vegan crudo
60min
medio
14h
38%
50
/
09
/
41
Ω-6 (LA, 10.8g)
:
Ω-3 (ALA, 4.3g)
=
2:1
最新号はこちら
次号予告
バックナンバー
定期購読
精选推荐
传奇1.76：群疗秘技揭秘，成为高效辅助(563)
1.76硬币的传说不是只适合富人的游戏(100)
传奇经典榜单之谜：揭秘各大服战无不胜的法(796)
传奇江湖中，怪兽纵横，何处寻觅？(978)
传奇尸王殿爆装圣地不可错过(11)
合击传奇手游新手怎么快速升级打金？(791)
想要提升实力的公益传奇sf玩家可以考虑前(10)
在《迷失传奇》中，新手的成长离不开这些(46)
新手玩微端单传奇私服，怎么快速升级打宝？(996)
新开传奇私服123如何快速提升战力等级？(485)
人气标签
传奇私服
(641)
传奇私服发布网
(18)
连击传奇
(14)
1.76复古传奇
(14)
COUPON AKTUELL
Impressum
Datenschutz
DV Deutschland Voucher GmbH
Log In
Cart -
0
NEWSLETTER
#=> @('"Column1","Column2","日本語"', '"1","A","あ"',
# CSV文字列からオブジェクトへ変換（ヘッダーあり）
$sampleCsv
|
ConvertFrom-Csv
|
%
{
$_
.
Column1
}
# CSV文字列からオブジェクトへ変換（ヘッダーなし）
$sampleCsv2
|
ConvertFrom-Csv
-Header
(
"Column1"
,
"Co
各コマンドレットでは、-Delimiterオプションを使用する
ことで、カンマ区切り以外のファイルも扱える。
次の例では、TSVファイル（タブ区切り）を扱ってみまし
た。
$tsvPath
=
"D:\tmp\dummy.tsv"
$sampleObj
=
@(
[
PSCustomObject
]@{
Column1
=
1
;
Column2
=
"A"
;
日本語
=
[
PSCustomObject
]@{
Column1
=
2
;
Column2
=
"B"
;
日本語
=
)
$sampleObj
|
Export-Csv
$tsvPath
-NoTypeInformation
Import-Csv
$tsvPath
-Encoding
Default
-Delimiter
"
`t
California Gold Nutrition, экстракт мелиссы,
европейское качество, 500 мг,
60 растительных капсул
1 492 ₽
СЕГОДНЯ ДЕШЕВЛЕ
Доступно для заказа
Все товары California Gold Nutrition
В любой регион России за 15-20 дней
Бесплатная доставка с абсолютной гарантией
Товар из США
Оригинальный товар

___

● **WORK TO COMPLETE**: The number of lines in the records that include "Nutrition" is what is needed, with no other words.

● **YOUR RESPONSE**: 2